* _REQUIRED TASKS_:
1) In the stretch of the offshore fish farm text from "John Molina, a" through "profitable fish production.", swap "prototype" for "model" and give the passage again.
2) According to the offshore fish farm text, who is the president of Hubbs-SeaWorld?

* _TEXT SEGMENT_:

================

The proposed Pacific Ocean AquaFarms (POA) project – a collaboration between Hubbs-SeaWorld Research Institute and Pacific6 Enterprises – would be about four miles offshore of San Diego and would generate 5,000 tonnes of of sushi-grade yellowtail (Seriola dorsalis) each year. If approved, it would be the first offshore fish farm in US Pacific federal waters, which stretch from three to 200 nautical miles off the country’s coast.
Hubbs-SeaWorld submitted a federal permit application for the project on 9 September and NOAA is due to complete an environmental review of their proposal within the next two years, followed by construction and a grow-out cycle taking up to 22 months.
“We’re talking about five years before people are enjoying farmed yellowtail off the coast of California,” Don Kent, president of Hubbs-SeaWorld, told the Los Angeles Times.
Hubbs-Seaworld already operates a hatchery in Carlsbad and, in 2014, the organisation proposed opening a different project, Rose Canyon Fisheries, near San Diego, which never came to fruition.
John Molina, a founder of Pacific6, which has invested in other aquaculture operations, told the Los Angeles Times that Pacific Ocean AquaFarms could be a prototype for sustainable and profitable fish production.
“One of our goals is to demonstrate that this can be done in a way that investors get a fair return,” he said.

================

* _DATA SUPPLIED_:
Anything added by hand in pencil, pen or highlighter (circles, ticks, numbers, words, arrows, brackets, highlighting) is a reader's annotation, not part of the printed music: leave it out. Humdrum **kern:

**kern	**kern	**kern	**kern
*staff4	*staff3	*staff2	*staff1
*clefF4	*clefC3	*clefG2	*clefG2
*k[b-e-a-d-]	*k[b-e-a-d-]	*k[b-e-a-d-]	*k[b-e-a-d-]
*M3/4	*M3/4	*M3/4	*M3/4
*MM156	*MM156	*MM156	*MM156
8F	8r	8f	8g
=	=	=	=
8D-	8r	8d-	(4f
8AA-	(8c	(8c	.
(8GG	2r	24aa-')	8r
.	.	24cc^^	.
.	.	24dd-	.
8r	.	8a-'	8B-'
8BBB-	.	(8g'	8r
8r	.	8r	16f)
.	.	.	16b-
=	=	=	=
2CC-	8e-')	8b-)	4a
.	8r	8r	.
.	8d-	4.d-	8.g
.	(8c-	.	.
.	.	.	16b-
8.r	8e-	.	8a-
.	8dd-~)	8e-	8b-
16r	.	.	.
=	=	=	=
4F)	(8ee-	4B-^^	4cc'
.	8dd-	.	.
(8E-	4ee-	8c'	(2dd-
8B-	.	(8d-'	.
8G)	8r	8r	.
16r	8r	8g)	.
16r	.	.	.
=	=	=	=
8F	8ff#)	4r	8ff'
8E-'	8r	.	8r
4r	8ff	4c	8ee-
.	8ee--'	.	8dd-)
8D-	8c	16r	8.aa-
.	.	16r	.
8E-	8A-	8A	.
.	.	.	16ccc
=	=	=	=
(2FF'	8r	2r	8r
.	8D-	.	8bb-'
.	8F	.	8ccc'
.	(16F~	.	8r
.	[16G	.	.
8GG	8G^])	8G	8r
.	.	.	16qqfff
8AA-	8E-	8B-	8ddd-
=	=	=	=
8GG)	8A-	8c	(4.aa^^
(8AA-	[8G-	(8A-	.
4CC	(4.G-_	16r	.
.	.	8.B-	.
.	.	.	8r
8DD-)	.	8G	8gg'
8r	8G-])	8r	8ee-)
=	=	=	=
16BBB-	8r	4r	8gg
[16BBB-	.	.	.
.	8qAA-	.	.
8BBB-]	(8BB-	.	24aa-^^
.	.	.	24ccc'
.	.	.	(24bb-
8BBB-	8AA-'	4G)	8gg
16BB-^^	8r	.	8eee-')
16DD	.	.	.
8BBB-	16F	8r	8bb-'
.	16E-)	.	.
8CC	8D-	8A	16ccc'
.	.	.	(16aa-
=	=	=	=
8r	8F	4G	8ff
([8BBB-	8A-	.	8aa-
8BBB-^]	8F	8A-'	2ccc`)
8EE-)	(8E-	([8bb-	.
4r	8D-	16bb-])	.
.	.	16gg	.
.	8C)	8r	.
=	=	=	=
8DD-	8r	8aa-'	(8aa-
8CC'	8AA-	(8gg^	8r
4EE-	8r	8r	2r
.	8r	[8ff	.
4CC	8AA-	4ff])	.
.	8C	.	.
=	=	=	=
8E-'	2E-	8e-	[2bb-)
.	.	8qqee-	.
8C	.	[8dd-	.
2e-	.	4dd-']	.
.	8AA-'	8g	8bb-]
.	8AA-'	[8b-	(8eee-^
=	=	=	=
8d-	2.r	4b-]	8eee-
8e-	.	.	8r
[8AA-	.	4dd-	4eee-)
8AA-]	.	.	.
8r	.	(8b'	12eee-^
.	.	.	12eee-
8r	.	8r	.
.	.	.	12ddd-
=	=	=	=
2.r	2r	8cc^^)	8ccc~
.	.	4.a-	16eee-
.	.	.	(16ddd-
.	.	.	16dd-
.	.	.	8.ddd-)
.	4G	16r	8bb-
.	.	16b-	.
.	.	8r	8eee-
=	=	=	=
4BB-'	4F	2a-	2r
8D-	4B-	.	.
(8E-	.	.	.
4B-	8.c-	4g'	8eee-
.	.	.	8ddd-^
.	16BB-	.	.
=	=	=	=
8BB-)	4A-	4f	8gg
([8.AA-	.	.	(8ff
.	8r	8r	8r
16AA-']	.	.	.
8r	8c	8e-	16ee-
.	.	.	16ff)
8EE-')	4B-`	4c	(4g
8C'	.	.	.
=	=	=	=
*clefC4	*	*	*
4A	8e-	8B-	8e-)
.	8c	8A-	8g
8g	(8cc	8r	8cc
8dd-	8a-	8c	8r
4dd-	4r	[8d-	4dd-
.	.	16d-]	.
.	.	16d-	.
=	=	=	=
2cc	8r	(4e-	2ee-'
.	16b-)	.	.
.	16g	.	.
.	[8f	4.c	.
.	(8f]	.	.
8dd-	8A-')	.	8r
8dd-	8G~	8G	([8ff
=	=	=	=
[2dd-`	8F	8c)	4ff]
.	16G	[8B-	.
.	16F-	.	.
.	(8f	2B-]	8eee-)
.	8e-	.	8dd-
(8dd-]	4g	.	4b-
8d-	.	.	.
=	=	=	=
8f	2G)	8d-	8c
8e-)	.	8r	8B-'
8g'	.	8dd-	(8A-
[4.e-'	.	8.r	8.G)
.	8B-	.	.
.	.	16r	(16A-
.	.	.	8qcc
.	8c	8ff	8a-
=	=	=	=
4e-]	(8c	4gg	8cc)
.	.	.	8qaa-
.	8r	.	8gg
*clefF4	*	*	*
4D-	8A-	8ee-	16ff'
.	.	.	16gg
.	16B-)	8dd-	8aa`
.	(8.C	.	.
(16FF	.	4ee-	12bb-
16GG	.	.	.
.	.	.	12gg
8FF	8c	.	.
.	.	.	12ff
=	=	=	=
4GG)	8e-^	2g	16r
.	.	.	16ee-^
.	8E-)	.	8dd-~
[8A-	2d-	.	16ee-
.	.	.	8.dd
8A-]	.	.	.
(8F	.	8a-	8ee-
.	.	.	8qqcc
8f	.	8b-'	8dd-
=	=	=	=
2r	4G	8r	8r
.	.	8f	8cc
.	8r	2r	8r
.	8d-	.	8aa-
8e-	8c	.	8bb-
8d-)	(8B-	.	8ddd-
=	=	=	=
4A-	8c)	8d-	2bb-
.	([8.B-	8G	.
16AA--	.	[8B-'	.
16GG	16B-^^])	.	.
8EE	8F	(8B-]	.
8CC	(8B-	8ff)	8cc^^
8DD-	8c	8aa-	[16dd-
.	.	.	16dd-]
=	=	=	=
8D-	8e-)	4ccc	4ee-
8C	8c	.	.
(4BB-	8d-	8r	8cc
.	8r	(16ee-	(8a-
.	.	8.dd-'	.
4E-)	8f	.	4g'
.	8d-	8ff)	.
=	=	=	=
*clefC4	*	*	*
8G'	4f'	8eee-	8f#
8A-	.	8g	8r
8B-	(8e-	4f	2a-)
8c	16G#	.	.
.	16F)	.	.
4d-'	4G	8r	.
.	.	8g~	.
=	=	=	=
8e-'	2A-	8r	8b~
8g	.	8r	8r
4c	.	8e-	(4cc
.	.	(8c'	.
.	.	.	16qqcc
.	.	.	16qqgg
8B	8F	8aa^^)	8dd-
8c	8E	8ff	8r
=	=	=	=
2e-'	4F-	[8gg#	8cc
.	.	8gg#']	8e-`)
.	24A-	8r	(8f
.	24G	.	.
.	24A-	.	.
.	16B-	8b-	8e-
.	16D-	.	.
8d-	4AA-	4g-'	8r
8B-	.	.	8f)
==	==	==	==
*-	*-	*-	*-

================

* _ANSWERS TO THE EXERCISES_:
1)
John Molina, a founder of Pacific6, which has invested in other aquaculture operations, told the Los Angeles Times that Pacific Ocean AquaFarms could be a model for sustainable and profitable fish production.

2) Don Kent